Lines to return, exactly: from the line with "left eye: (365, 266)" to the line with "right front paw: (251, 418)" in the entries below, both included.

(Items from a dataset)
◆ ◆ ◆

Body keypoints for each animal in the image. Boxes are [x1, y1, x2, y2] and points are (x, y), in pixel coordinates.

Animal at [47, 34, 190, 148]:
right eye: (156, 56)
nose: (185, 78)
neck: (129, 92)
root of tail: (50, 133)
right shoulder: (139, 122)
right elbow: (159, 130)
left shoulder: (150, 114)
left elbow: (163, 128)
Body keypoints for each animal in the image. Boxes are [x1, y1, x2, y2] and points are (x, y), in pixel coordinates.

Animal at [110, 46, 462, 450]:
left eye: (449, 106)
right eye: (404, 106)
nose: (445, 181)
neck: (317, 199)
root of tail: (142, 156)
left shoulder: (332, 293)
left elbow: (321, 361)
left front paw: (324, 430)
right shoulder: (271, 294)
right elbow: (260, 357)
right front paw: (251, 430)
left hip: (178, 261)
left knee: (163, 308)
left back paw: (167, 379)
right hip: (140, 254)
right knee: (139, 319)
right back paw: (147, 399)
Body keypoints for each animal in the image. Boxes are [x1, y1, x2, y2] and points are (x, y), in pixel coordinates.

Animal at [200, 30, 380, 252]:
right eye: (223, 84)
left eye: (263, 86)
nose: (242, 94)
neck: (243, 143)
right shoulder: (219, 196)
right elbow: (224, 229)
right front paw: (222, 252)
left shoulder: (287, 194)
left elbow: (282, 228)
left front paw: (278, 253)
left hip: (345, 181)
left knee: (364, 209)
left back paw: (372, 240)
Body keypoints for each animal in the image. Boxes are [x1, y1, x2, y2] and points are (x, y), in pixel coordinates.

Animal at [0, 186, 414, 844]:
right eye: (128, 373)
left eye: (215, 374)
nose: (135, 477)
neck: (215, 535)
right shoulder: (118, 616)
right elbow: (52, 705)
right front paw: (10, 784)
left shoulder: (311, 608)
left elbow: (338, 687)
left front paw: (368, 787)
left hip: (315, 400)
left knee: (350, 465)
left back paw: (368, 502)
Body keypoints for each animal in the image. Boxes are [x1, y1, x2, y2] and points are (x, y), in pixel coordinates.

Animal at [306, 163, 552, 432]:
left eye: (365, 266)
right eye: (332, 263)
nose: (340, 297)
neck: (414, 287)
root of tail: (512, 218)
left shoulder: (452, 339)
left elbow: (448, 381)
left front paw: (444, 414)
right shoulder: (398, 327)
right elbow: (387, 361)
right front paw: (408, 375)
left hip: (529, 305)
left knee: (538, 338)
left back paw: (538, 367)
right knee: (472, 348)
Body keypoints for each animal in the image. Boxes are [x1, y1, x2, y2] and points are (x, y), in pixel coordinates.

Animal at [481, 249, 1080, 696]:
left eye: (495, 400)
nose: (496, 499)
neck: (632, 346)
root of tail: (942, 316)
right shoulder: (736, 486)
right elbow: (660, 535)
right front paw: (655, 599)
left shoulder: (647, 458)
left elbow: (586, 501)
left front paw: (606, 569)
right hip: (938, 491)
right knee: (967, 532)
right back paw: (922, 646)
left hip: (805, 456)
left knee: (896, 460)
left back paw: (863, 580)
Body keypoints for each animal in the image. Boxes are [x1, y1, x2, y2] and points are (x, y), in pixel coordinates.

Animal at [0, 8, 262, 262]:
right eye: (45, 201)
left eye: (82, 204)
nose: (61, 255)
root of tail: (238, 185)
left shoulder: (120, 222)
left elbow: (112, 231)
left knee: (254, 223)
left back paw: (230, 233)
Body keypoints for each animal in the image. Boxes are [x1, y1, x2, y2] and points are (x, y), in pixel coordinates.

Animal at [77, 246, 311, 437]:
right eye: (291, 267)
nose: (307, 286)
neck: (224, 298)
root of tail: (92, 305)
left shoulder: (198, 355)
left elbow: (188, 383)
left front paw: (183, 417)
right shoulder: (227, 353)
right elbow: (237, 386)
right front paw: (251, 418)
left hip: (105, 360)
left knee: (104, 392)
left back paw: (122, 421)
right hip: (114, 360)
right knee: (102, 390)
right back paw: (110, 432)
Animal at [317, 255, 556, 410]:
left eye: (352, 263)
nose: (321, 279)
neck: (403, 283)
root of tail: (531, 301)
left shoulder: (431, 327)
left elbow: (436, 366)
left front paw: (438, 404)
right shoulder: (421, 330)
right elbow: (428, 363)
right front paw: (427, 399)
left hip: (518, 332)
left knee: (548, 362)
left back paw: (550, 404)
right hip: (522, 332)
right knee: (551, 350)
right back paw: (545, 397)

◆ ◆ ◆

▶ [RESPONSE BOX]
left eye: (365, 266)
right eye: (332, 263)
nose: (340, 297)
neck: (414, 287)
root of tail: (512, 218)
left shoulder: (452, 339)
left elbow: (448, 381)
left front paw: (444, 414)
right shoulder: (398, 327)
right elbow: (387, 361)
right front paw: (408, 375)
left hip: (529, 305)
left knee: (538, 338)
left back paw: (538, 367)
right knee: (472, 348)
Body keypoints for each animal in the image. Boxes are [x1, y1, x2, y2] and points are (x, y), in pixel coordinates.

Animal at [481, 249, 1080, 696]:
left eye: (495, 400)
nose: (496, 499)
neck: (632, 346)
root of tail: (942, 316)
right shoulder: (736, 486)
right elbow: (660, 535)
right front paw: (655, 599)
left shoulder: (647, 458)
left elbow: (586, 501)
left front paw: (606, 569)
right hip: (938, 491)
right knee: (967, 532)
right back paw: (922, 646)
left hip: (805, 456)
left knee: (896, 460)
left back paw: (863, 580)
Body keypoints for each animal in the image. Boxes are [x1, y1, x2, y2] and points are (x, y), in pixel coordinates.

Animal at [0, 8, 262, 262]:
right eye: (45, 201)
left eye: (82, 204)
nose: (61, 255)
root of tail: (238, 185)
left shoulder: (120, 222)
left elbow: (112, 231)
left knee: (254, 223)
left back paw: (230, 233)
Body keypoints for each animal in the image. Boxes are [x1, y1, x2, y2] and points are (x, y), in pixel coordinates.

Animal at [77, 246, 311, 437]:
right eye: (291, 267)
nose: (307, 286)
neck: (224, 298)
root of tail: (92, 305)
left shoulder: (198, 355)
left elbow: (188, 383)
left front paw: (183, 417)
right shoulder: (227, 353)
right elbow: (237, 386)
right front paw: (251, 418)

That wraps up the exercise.